Pet axolotls come in many colors, also known as morphs. This listing will not cover all the morphs, but will highlight many of the common ones you will come across. You can check out my two videos on axolotl genetics for more information.

  • The most common is the wild type, which is similar in color to the axolotls found in the wild. This color is a mottled olive, black, and brown with gold flaking called iridophores.

  • The next most commonly known morph is the leucistic, aka lucy, which is a pink with black eyes. Sometimes lucies have additional features which are labeled "dirty" when they have marks resembling freckles on their faces or "blue-gilled" when the gill stalks are blue instead of pink. (Link to Lucy)

  • A hugely popular morph is the melanoid, or mel. These axolotls often have fun, cutesy, or upmarket names. There's no such thing as a lavendar axolotl, it is simply a mel that is light. Melanoids are a flat gray or black, and will sometimes have spots.

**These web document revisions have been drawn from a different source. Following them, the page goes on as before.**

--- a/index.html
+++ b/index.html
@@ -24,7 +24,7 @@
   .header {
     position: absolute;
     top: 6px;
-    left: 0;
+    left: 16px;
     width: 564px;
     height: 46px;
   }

Mels do not express iridophores. Depending on the lighting, they may look blue or purple. My melanoid, Cloud, looked blue under my LED lights the morning I couldn't find her hiding in the plant roots. Most of the time, she is black. 

  • Albino axolotls come in golden, white, or melanoid. Albinos that have only the albino gene expressed are often differentiated as "golden albino" due to their golden appearance. Golden albinos will frequently have a high number of iridophores. "White albino" axolotls have both the albino gene and the leucistic gene expressed. This makes them pink in color but their eyes remain the same color as their bodies. Melanoid axolotls are also pink in color and will have no iridophores, or shiny spots. Albino axolotls can have other morphs also expressed, but the albino gene tends to override them and they simply appear as one of the above except to the highly trained eye.

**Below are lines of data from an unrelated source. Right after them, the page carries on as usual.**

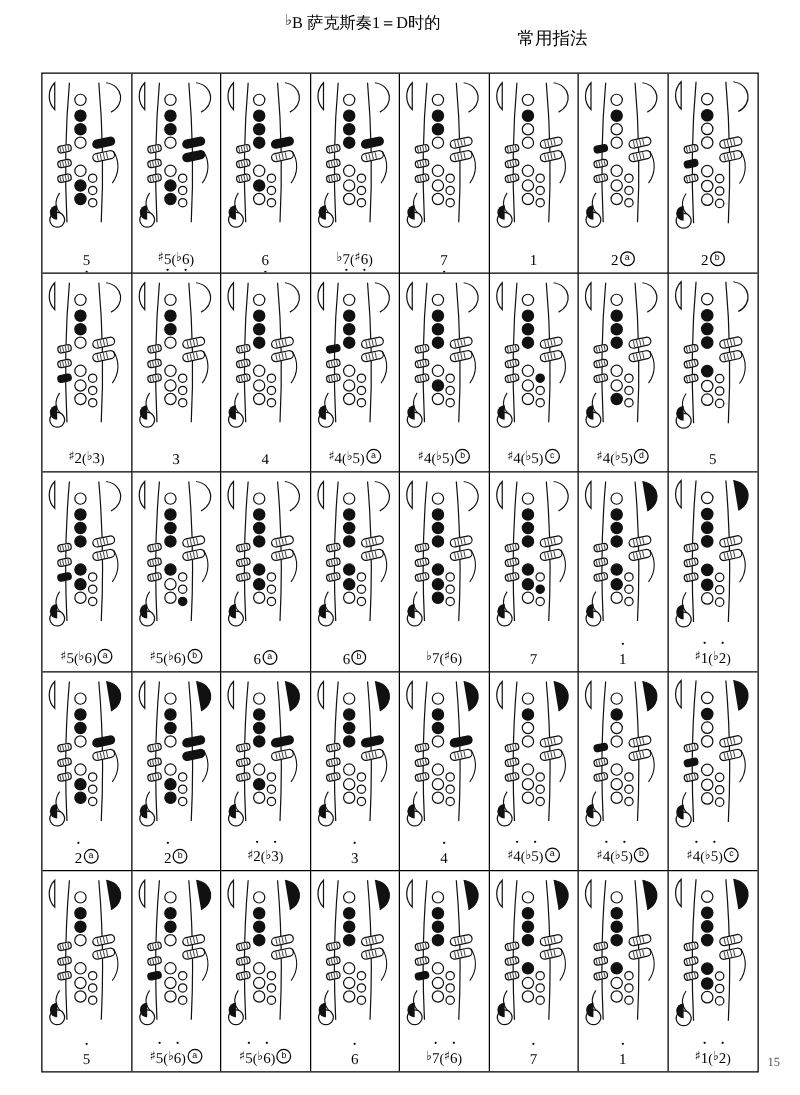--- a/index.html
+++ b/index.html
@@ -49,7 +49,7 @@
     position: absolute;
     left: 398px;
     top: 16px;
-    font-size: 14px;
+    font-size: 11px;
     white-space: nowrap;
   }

  • Copper axolotls are one of my favorite. They are a beautiful brown with spots. Coppers are a form of albinism and will have no black, but they may have iridophores. Their eyes will glow red under certain light.

  • Axanthic axolotls lack the expression of yellow pigment. They also often have fun, cutesy, and upmarket names. Differentiating a highly pink axanthic from a black axanthic is reasonable, but always watch if the seller says the axolotl is "silver dalmation" or some other name that is not a standard morphology. Link to Anubis

  • The most recent morphology to be described in the US is hypomelanistic, which is not a type of melanoid axolotl. These axolotls are currently (summer 2022) expensive compared to other axolotls. These axolotls produce less dark pigment. You can read more about them by visiting Rainy Day Aquatics or Strohl Herpatiles.

  • Finally, GFP is an expression of the green fluorescent protein added by scientists to help with research. GFP can be placed in front of any of the morphologies to produce a slightly different color (often a bit more green with green eyes in the non-albino morphs.)

 

All of these morphologies can combine to make even more colors. My newest addition is a MAC - melanoid axanthic copper, which is the brown of a copper but has no iridophores and no yellow pigment. 

ABOUT ME

My interest in axolotls and aquatics started decades ago. I've kept aquatics for over 15 years and began with axolotls in January 2021. I start with two, Lemon and Scorpi, and quickly added a third, The Big Gal. The three are clutchmates.

After they three matured, I added two more axolotls to the same-sex tanks, Ra and Jolinar., who are also clutchmates. Good luck brought Storm and Cloud my way, a third set of clutchmates. 

Axolotls can live 10-15 years when kept well in captivity. I look forward to a long companionship with these adorable and goofy creatures.

As a scientist, long-time aquarist, and former dog breeder, the breeding aspect of axolotls intrigued me. I'm dedicated to producing healthy babies with known hets and genetics.